▶ Data records
:::::
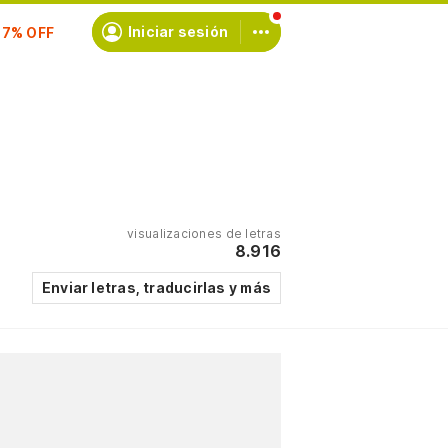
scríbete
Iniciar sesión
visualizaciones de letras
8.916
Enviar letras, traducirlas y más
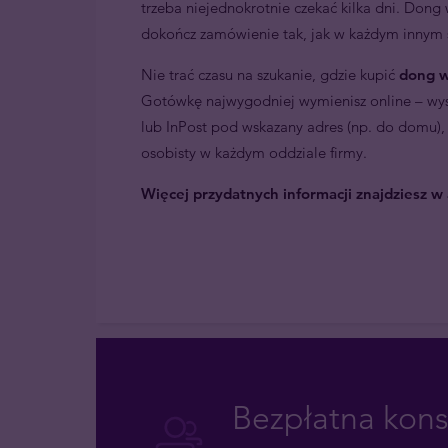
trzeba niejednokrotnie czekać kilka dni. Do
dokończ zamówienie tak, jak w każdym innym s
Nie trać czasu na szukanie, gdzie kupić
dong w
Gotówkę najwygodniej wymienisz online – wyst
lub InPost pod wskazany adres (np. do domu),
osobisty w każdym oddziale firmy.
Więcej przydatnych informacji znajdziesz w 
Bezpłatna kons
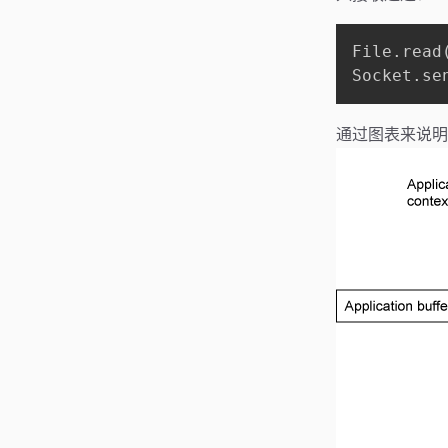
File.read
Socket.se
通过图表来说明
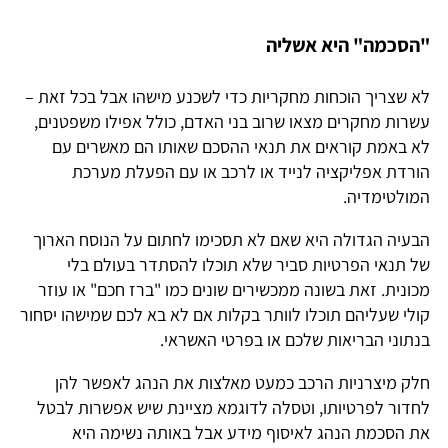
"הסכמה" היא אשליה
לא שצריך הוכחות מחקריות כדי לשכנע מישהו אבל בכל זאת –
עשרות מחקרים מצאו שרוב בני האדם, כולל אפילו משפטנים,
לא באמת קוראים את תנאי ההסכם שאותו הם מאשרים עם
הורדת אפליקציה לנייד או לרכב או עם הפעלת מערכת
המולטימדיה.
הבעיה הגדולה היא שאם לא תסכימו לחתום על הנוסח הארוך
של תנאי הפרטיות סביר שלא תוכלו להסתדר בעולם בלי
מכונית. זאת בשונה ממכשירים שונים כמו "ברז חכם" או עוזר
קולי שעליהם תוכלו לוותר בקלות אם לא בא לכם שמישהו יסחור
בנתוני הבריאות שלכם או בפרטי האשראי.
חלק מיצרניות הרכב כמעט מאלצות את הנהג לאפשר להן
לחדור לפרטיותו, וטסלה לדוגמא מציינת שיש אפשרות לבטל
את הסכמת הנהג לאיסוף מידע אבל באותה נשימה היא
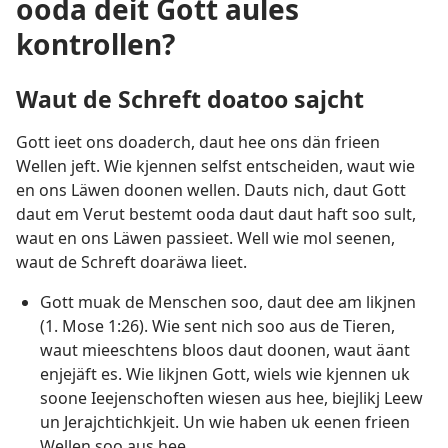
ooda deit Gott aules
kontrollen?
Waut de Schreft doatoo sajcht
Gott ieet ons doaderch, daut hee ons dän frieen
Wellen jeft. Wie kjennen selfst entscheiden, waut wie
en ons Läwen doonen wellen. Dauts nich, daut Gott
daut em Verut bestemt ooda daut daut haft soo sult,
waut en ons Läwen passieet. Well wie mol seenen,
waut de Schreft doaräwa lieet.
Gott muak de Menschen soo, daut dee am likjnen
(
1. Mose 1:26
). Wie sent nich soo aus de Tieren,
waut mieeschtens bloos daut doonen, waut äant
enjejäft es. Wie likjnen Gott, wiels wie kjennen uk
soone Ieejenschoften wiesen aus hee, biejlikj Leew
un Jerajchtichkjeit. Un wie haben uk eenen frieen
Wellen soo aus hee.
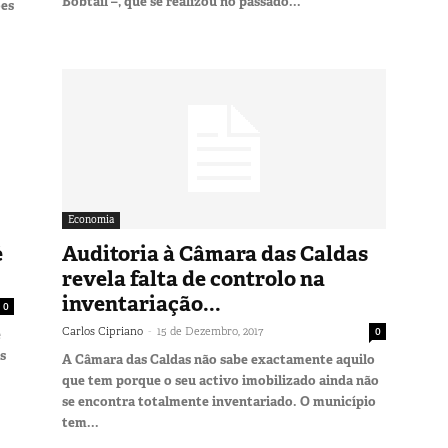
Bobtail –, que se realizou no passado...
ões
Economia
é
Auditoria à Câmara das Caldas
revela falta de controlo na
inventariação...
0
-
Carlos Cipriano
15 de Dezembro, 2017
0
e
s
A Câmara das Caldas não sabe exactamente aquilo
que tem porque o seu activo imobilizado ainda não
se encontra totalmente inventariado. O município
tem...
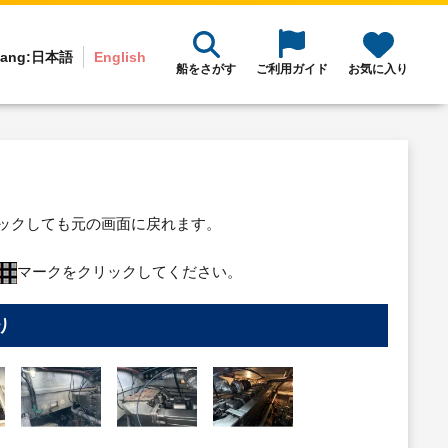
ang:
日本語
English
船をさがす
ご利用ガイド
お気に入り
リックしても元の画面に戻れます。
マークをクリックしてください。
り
:::::
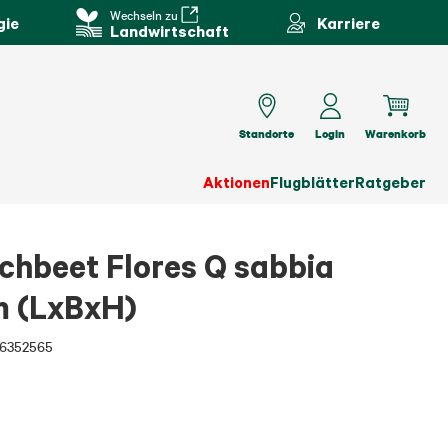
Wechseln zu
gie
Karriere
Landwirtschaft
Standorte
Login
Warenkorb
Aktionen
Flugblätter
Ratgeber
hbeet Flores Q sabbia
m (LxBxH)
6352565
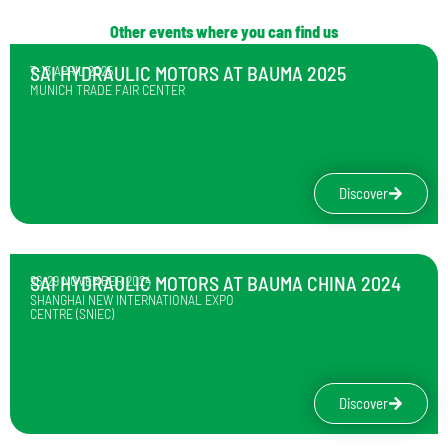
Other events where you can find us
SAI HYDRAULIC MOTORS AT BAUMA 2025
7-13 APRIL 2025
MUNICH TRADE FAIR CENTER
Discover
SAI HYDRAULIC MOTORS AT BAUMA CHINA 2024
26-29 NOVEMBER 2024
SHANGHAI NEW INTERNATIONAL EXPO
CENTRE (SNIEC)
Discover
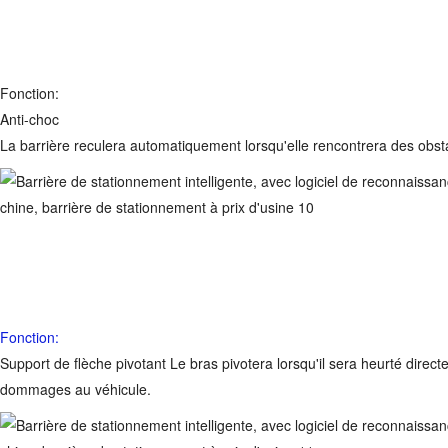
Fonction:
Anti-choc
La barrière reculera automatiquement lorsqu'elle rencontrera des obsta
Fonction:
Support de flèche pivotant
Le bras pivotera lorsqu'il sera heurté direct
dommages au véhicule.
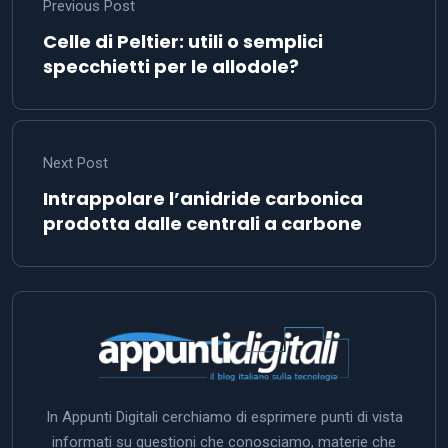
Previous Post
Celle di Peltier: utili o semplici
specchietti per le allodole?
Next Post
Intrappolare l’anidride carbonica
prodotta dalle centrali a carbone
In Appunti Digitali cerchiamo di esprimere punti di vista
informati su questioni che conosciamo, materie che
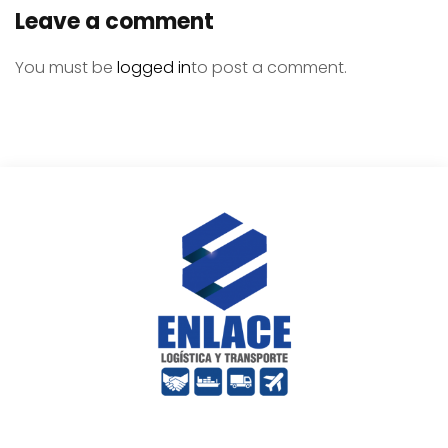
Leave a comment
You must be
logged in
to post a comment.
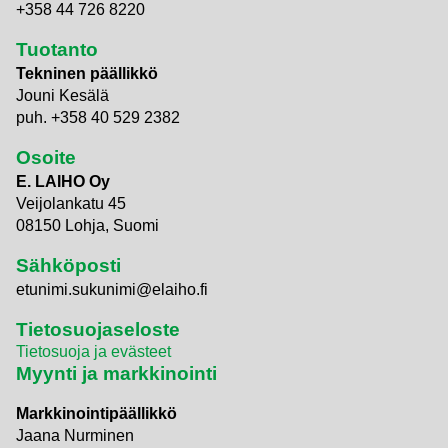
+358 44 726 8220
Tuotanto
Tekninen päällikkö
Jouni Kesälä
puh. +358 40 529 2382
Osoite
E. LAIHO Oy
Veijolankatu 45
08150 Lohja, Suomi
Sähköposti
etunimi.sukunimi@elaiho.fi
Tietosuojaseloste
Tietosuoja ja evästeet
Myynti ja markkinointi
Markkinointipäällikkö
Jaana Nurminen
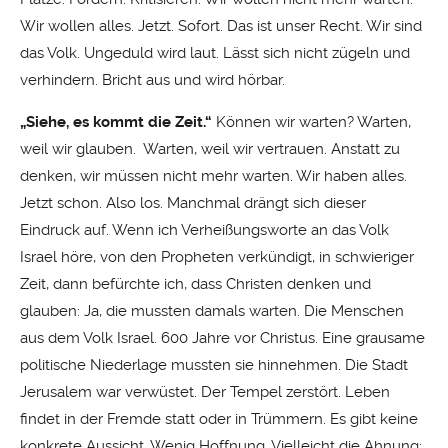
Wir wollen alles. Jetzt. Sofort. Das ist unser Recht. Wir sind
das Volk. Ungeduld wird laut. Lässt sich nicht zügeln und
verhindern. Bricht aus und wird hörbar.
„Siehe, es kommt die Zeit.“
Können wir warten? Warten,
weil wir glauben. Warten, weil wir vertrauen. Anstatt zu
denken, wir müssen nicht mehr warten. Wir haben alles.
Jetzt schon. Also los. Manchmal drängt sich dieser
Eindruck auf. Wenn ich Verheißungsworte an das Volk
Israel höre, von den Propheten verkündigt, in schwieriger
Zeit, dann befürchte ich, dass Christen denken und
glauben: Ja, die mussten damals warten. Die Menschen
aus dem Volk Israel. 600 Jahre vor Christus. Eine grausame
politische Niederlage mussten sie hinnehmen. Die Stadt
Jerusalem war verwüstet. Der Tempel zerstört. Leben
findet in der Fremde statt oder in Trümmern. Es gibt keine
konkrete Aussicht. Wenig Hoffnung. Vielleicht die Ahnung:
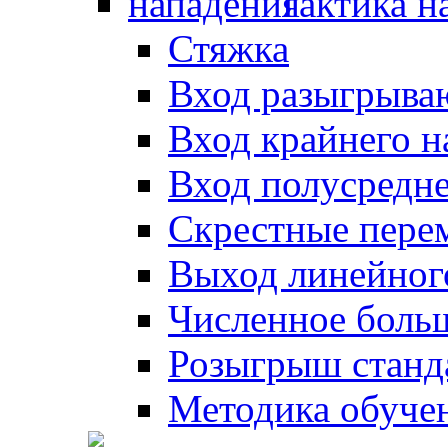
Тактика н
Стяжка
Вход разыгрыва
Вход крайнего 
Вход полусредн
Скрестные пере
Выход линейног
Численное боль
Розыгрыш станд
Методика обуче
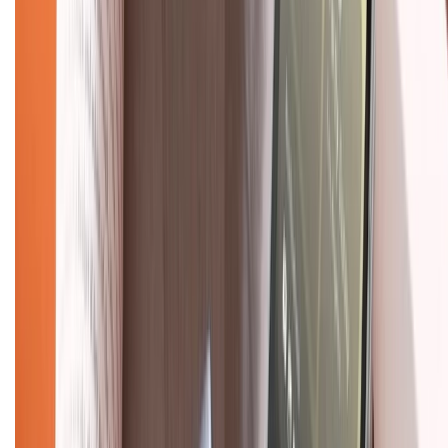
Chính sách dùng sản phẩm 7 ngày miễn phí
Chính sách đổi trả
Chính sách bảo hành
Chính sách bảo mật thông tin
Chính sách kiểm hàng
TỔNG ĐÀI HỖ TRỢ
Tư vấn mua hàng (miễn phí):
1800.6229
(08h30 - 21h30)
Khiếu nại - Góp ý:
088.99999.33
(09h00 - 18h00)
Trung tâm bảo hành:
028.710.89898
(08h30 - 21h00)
:::::
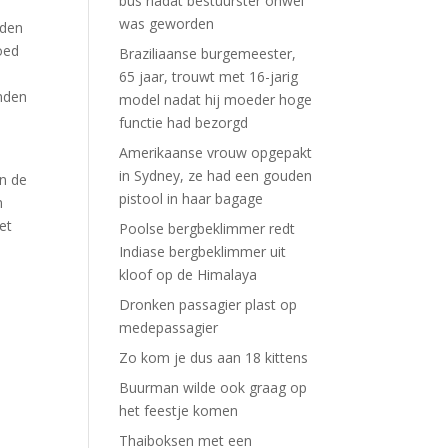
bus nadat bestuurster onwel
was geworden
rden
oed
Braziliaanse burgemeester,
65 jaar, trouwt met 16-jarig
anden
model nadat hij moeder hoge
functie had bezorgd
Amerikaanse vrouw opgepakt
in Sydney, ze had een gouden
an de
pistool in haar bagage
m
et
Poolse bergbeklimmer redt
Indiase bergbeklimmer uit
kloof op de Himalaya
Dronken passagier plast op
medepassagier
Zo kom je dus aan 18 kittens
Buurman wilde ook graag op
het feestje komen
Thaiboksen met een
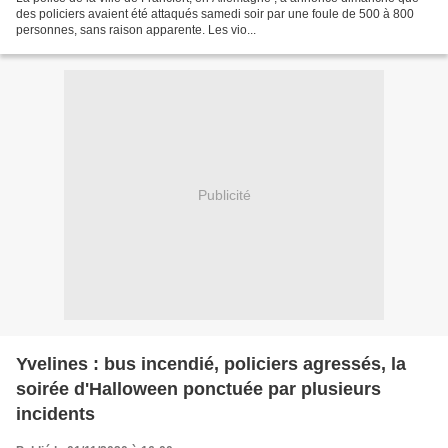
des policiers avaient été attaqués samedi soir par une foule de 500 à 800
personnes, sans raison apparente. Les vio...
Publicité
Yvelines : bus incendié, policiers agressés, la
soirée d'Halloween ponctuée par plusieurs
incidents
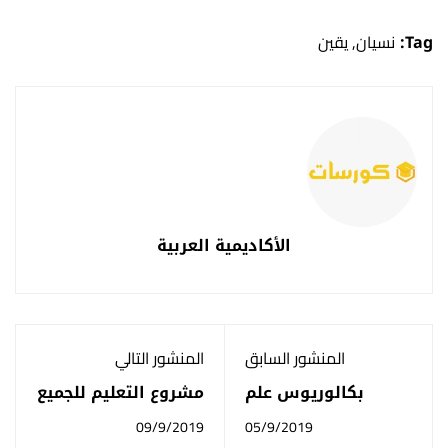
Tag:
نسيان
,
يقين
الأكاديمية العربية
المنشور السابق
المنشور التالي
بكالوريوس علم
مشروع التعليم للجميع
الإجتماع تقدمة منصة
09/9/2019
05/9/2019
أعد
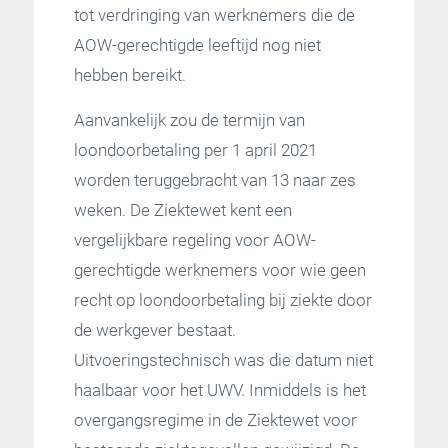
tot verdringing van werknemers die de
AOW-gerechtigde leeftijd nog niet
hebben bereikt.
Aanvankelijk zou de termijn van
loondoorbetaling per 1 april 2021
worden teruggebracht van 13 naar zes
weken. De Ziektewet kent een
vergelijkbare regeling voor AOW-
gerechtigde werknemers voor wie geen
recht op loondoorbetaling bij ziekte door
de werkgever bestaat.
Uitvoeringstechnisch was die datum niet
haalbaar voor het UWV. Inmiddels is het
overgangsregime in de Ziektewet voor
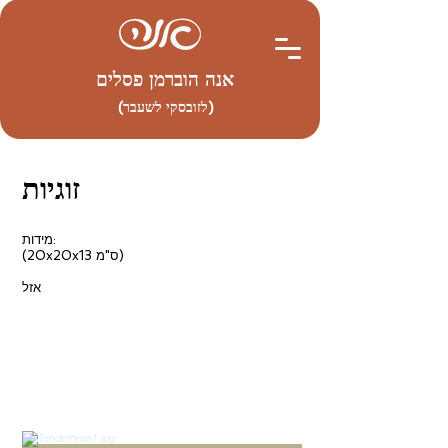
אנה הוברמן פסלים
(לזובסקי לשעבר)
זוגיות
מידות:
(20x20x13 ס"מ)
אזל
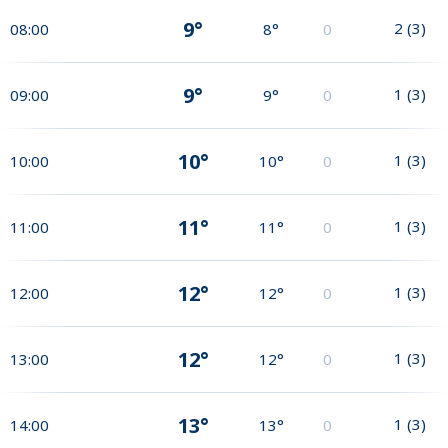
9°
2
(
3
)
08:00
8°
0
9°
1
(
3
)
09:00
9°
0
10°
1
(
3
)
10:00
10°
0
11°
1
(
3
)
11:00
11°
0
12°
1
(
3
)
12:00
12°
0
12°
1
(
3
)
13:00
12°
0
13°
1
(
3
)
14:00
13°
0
:::::
▶ To-do item
Note each line above that holds "Chính", then copy all of them.

▶ Task response
Chính sách dùng sản phẩm 7 ngày miễn phí
Chính sách đổi trả
Chính sách bảo hành
Chính sách bảo mật thông tin
Chính sách kiểm hàng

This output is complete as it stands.